Transposing with (2,0,3,1,6,4,7,5) (after expanding to 8 axes) appears to do it:
>>> from functools import reduce
>>>
>>> A = np.random.randint(0,10,(10,10))
>>> B = np.random.randint(0,10,(10,10))
>>> I = np.identity(10, int)
>>> G = reduce(np.kron, (A,B,I,I))
>>> H = reduce(np.kron, (I,A,I,B))
>>>
>>>
>>> (G.reshape(*8*(10,)).transpose(2,0,3,1,6,4,7,5).reshape(10**4,10**4) == H).all()
True
Explanation: Let's look at a minimal example to understand how the Kronecker product relates to reshaping and axis shuffling.
Two 1D factors:
>>> A, B = np.arange(1,5), np.array(list("abcd"), dtype=object)
>>> np.kron(A, B)
array(['a', 'b', 'c', 'd', 'aa', 'bb', 'cc', 'dd', 'aaa', 'bbb', 'ccc',
'ddd', 'aaaa', 'bbbb', 'cccc', 'dddd'], dtype=object)
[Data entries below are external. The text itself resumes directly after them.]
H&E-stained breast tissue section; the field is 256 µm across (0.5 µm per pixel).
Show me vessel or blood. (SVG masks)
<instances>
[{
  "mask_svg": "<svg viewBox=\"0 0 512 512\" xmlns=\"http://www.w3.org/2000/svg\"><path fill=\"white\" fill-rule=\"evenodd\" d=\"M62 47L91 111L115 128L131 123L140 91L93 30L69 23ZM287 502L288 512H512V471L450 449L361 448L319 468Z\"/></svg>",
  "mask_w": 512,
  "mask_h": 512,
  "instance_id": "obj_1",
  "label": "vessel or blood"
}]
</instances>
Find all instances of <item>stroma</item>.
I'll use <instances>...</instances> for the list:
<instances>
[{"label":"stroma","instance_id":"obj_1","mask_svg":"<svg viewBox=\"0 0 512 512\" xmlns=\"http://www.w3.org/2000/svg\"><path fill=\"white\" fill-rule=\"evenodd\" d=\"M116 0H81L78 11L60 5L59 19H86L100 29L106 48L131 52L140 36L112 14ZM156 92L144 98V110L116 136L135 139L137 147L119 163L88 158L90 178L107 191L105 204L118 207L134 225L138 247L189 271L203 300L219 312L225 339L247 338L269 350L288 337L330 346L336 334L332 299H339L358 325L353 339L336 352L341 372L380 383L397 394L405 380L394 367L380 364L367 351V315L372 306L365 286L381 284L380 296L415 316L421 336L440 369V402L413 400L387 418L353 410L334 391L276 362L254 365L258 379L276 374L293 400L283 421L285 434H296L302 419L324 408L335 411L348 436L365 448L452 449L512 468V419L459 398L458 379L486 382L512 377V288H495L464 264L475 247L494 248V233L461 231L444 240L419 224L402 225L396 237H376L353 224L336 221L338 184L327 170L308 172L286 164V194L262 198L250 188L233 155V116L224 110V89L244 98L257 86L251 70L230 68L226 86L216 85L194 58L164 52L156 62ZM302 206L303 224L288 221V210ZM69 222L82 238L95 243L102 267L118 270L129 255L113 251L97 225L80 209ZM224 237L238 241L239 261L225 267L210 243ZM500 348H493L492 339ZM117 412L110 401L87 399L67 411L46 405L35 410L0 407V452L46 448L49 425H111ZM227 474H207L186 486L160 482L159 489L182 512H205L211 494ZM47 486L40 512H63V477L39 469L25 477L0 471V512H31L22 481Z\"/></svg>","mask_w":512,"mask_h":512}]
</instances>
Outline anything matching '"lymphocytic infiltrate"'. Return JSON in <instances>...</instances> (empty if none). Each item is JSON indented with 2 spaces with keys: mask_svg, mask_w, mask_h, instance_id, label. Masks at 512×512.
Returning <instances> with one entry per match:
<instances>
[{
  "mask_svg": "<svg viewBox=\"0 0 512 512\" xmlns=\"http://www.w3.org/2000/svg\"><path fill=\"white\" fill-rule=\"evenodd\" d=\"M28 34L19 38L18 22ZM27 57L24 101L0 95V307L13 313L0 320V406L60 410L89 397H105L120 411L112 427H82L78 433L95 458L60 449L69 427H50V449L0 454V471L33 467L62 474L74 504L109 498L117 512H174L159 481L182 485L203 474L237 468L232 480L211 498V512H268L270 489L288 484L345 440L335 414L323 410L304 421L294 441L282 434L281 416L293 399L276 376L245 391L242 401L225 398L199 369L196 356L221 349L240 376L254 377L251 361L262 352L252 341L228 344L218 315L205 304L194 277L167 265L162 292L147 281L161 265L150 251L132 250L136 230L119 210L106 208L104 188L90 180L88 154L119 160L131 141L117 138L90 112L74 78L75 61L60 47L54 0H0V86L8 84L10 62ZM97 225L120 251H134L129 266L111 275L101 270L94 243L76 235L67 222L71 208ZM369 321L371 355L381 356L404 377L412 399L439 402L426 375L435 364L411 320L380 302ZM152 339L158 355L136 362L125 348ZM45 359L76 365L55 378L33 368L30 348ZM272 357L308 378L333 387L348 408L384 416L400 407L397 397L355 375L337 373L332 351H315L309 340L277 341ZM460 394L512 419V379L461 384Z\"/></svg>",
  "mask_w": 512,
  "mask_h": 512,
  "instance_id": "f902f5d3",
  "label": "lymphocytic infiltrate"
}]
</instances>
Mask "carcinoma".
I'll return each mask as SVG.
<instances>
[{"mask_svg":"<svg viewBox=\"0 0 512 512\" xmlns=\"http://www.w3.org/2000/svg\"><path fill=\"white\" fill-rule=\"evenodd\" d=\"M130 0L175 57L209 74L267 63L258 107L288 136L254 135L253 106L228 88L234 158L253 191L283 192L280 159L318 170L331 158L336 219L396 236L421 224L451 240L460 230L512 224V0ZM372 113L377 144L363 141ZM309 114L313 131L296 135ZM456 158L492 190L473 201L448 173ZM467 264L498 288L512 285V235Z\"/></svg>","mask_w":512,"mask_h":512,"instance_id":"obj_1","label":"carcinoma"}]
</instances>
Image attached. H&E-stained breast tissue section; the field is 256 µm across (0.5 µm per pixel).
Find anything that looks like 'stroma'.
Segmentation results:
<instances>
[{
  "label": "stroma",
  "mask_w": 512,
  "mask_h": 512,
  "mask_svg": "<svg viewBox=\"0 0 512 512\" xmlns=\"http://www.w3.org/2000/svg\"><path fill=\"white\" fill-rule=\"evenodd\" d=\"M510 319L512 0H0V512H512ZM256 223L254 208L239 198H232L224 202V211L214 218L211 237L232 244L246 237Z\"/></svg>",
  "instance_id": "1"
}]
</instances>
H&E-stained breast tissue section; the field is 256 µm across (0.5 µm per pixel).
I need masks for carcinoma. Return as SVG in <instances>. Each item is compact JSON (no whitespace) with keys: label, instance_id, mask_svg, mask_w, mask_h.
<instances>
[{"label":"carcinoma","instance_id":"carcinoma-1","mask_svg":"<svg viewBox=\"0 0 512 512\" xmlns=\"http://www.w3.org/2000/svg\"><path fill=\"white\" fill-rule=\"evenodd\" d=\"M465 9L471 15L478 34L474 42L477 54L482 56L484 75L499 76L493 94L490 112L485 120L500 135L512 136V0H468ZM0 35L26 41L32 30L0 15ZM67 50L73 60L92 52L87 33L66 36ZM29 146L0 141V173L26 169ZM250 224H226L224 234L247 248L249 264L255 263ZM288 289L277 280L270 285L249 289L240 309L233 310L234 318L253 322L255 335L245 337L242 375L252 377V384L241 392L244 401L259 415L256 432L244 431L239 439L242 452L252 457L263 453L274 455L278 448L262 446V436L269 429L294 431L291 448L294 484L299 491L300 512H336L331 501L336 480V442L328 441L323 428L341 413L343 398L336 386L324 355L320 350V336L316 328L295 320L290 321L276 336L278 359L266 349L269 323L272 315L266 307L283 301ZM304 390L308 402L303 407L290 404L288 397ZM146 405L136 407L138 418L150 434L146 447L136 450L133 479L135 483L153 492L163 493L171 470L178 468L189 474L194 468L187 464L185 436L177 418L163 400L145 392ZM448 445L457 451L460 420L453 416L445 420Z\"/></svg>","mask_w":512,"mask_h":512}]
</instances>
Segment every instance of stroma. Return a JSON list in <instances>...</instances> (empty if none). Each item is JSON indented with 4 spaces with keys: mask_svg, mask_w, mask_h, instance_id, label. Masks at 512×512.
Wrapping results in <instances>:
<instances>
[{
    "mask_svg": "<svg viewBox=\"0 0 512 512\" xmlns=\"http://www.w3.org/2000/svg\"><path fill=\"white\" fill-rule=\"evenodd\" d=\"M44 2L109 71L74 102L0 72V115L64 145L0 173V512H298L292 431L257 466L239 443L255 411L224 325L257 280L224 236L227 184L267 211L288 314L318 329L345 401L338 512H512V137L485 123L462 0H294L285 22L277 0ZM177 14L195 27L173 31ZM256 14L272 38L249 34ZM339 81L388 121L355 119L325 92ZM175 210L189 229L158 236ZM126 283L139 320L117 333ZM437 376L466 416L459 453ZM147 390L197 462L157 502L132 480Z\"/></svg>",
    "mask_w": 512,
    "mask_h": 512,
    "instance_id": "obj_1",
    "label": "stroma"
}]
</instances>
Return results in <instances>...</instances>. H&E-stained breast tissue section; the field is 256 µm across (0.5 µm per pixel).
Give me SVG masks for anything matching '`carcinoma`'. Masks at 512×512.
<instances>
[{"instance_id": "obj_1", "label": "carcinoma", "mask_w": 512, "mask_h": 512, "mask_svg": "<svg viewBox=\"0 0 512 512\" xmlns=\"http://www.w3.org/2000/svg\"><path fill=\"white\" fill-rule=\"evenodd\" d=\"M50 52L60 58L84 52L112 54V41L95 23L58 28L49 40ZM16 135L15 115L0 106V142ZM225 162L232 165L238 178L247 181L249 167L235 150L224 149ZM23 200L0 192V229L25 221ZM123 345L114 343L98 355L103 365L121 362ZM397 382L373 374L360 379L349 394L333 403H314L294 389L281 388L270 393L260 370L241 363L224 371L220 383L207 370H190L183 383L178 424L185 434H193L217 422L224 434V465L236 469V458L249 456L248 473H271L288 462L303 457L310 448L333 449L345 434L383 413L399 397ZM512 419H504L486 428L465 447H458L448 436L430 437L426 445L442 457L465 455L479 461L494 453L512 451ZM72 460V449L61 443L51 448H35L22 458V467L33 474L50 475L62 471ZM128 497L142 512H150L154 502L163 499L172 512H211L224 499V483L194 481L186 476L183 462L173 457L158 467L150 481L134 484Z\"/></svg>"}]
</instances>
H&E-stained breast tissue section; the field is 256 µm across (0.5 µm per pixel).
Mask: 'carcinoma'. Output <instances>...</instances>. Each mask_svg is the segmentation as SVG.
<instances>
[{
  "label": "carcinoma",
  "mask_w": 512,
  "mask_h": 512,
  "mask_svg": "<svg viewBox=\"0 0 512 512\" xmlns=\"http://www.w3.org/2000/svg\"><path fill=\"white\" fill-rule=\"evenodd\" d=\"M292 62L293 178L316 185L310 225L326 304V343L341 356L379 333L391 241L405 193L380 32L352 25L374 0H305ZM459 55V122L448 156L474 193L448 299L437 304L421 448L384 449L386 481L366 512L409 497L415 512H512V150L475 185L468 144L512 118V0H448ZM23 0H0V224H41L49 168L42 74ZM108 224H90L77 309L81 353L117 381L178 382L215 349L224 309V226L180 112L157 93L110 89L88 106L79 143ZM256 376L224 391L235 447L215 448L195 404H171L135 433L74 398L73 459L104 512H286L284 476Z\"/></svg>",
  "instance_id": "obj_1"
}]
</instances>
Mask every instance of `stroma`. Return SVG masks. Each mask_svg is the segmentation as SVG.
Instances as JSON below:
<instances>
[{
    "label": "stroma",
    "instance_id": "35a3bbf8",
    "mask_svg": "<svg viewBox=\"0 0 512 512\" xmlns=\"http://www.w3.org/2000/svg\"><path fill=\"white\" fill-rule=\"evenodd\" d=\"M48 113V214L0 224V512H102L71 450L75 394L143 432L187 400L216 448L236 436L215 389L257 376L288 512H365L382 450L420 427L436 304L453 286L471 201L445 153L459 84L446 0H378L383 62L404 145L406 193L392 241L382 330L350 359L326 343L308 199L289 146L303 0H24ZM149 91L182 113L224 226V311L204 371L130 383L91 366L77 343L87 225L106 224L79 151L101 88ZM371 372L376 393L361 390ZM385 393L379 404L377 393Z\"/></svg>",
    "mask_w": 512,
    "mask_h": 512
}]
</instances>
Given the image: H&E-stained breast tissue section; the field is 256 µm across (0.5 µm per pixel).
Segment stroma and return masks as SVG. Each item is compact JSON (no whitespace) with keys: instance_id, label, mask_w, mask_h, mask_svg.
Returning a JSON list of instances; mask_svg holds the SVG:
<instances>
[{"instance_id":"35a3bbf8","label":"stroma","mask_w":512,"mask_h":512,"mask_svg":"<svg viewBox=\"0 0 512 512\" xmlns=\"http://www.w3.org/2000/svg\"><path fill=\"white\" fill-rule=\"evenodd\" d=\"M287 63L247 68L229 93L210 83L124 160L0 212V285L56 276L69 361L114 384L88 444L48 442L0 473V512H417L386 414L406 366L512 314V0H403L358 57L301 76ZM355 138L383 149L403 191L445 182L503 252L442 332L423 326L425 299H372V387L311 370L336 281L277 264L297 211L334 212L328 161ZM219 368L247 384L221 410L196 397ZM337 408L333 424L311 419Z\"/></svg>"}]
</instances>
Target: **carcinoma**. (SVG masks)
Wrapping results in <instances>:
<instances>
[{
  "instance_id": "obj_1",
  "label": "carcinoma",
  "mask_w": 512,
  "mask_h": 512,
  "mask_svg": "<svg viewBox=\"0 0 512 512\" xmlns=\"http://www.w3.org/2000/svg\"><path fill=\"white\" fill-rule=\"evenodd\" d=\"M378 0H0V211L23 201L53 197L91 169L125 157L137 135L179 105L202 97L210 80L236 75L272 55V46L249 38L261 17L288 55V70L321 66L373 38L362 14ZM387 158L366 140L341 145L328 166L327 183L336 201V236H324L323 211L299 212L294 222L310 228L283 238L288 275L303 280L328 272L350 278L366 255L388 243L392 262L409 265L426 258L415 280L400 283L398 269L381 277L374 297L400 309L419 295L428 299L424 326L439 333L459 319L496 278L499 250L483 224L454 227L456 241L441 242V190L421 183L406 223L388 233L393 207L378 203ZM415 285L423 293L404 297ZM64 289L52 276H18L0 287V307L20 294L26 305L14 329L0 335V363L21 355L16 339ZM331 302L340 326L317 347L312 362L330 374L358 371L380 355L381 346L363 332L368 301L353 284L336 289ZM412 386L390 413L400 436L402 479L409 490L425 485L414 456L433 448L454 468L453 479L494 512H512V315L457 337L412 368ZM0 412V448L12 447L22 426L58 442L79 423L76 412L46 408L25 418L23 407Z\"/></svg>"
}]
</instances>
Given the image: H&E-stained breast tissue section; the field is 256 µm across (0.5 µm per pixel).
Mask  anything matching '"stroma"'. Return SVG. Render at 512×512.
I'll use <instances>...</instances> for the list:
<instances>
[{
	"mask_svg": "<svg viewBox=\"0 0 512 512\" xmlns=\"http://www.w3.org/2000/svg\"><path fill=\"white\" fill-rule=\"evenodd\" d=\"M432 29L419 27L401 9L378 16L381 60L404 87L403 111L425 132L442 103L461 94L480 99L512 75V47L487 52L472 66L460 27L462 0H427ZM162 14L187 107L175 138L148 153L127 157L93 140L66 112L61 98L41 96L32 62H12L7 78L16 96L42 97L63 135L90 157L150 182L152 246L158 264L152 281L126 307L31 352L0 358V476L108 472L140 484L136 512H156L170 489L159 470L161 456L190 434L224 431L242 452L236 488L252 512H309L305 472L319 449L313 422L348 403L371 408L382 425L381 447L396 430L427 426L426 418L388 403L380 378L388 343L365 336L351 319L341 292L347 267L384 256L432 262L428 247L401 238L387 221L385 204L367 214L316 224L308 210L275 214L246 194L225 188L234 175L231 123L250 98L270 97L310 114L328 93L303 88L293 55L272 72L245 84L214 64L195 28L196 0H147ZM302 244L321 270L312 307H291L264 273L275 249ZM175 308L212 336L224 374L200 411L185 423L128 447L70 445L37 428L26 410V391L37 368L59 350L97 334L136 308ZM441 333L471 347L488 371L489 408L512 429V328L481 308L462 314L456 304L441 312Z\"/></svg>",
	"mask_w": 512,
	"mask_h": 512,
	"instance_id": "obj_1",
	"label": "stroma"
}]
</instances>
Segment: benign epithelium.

We can observe that the arrangement is row-major-ish, so if we reshape we actually get the outer product:
>>> np.kron(A, B).reshape(4, 4)
array([['a', 'b', 'c', 'd'],
['aa', 'bb', 'cc', 'dd'],
['aaa', 'bbb', 'ccc', 'ddd'],
['aaaa', 'bbbb', 'cccc', 'dddd']], dtype=object)
>>> np.outer(A, B)
array([['a', 'b', 'c', 'd'],
['aa', 'bb', 'cc', 'dd'],
['aaa', 'bbb', 'ccc', 'ddd'],
['aaaa', 'bbbb', 'cccc', 'dddd']], dtype=object)
If we do the same with factors swapped we get the transpose:
>>> np.kron(B, A).reshape(4, 4)
array([['a', 'aa', 'aaa', 'aaaa'],
['b', 'bb', 'bbb', 'bbbb'],
['c', 'cc', 'ccc', 'cccc'],
['d', 'dd', 'ddd', 'dddd']], dtype=object)
With 2D factors things are similar
>>> A2, B2 = A.reshape(2,2), B.reshape(2,2)
>>>
>>> np.kron(A2, B2)
array([['a', 'b', 'aa', 'bb'],
['c', 'd', 'cc', 'dd'],
['aaa', 'bbb', 'aaaa', 'bbbb'],
['ccc', 'ddd', 'cccc', 'dddd']], dtype=object)
>>> np.kron(A2, B2).reshape(2,2,2,2)
array([[[['a', 'b'],
['aa', 'bb']],
[['c', 'd'],
['cc', 'dd']]],
[[['aaa', 'bbb'],
['aaaa', 'bbbb']],
[['ccc', 'ddd'],
['cccc', 'dddd']]]], dtype=object)
But there is a minor complication in that the corresponding outer product has axes arranged differently:
>>> np.multiply.outer(A2, B2)
array([[[['a', 'b'],
['c', 'd']],
[['aa', 'bb'],
['cc', 'dd']]],
[[['aaa', 'bbb'],
['ccc', 'ddd']],
[['aaaa', 'bbbb'],
['cccc', 'dddd']]]], dtype=object)
We need to swap middle axes to get the same result.
>>> np.multiply.outer(A2, B2).swapaxes(1,2)
array([[[['a', 'b'],
['aa', 'bb']],
[['c', 'd'],
['cc', 'dd']]],
[[['aaa', 'bbb'],
['aaaa', 'bbbb']],
[['ccc', 'ddd'],
['cccc', 'dddd']]]], dtype=object)
So if we want to go the swapped Kronecker product we can swap the middle axes: (0,2,1,3)
now we have the outer product. swapping factors exchanges the first two axes with the second two: (1,3,0,2)
going back to Kronecker, swap the middle axes
=> total axis permutation: (1,0,3,2)
>>> np.all(np.kron(A2, B2).reshape(2,2,2,2).transpose(1,0,3,2).reshape(4,4) == np.kron(B2, A2))
True
Using the same principles leads to the recipe for the four factor original question.
This answer expands on Paul Panzer's correct answer to document how one would solve similar problems like this more generally.
Suppose we wish to map a matrix string reduce(kron, ABCD) into, for example, reduce(kron, CADB), where each matrix has dimension d columns. Both of the strings are thus d**4, d**4 matrices. Alternatively they are [d,]*8 shaped arrays.
The way np.kron arranges data means that the index ordering of ABDC corresponds to that of its constituents as follows: D_0 C_0 B_0 A_0 D_1 C_1 B_1 A_1 where for example D_0 (D_1) is the fastest (slowest) oscillating index in D. For CADB the index ordering is instead (B_0 D_0 A_0 C_0 B_1 D_1 A_1 C_1); you just read the string backwards once for the faster and once for the slower indices. The appropriate permutation string in this case is thus (2,0,3,1,6,4,7,5).